◆ **Exercise details**
Every line in the records below that holds "Alexander" must be identified and copied.

◆ **Input material**
----

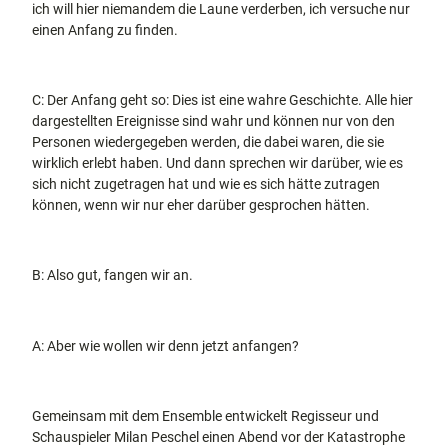
ich will hier niemandem die Laune verderben, ich versuche nur
einen Anfang zu finden.
C: Der Anfang geht so: Dies ist eine wahre Geschichte. Alle hier
dargestellten Ereignisse sind wahr und können nur von den
Personen wiedergegeben werden, die dabei waren, die sie
wirklich erlebt haben. Und dann sprechen wir darüber, wie es
sich nicht zugetragen hat und wie es sich hätte zutragen
können, wenn wir nur eher darüber gesprochen hätten.
B: Also gut, fangen wir an.
A: Aber wie wollen wir denn jetzt anfangen?
Gemeinsam mit dem Ensemble entwickelt Regisseur und
Schauspieler Milan Peschel einen Abend vor der Katastrophe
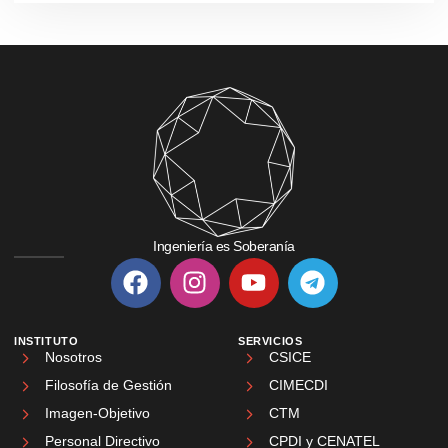
Ingeniería es Soberanía
INSTITUTO
SERVICIOS
Nosotros
CSICE
Filosofía de Gestión
CIMECDI
Imagen-Objetivo
CTM
Personal Directivo
CPDI y CENATEL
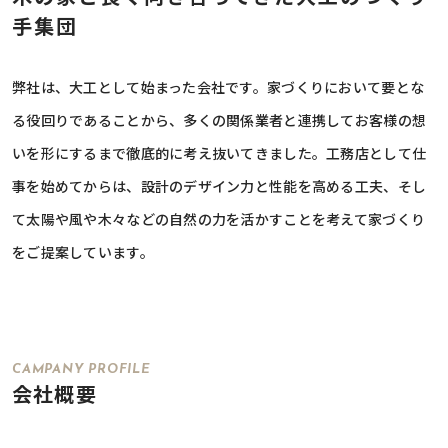
手集団
弊社は、大工として始まった会社です。家づくりにおいて要とな
る役回りであることから、多くの関係業者と連携してお客様の想
いを形にするまで徹底的に考え抜いてきました。工務店として仕
事を始めてからは、設計のデザイン力と性能を高める工夫、そし
て太陽や風や木々などの自然の力を活かすことを考えて家づくり
をご提案しています。
CAMPANY PROFILE
会社概要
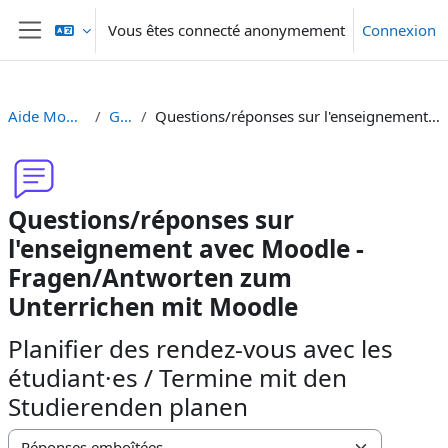
Passer au contenu principal
Vous êtes connecté anonymement
Connexion
Panneau latéral
Aide Moodle - Moodle Hilfe
Généralités
Questions/réponses sur l'enseignement avec Moodle - Fragen/Antworten zum Unterrichen mit Moodle
Questions/réponses sur
l'enseignement avec Moodle -
Fragen/Antworten zum
Unterrichen mit Moodle
Planifier des rendez-vous avec les
étudiant·es / Termine mit den
Studierenden planen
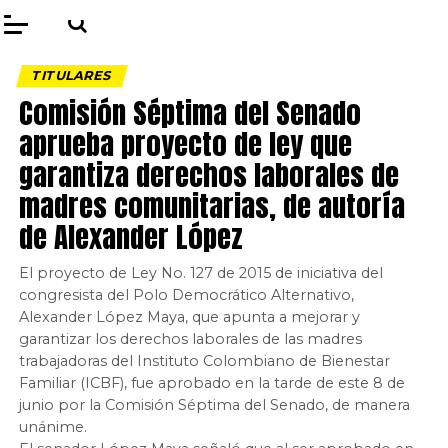
TITULARES
Comisión Séptima del Senado
aprueba proyecto de ley que
garantiza derechos laborales de
madres comunitarias, de autoría
de Alexander López
El proyecto de Ley No. 127 de 2015 de iniciativa del
congresista del Polo Democrático Alternativo,
Alexander López Maya, que apunta a mejorar y
garantizar los derechos laborales de las madres
trabajadoras del Instituto Colombiano de Bienestar
Familiar (ICBF), fue aprobado en la tarde de este 8 de
junio por la Comisión Séptima del Senado, de manera
unánime.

----

◆ **Solved exercise**
de Alexander López
Alexander López Maya, que apunta a mejorar y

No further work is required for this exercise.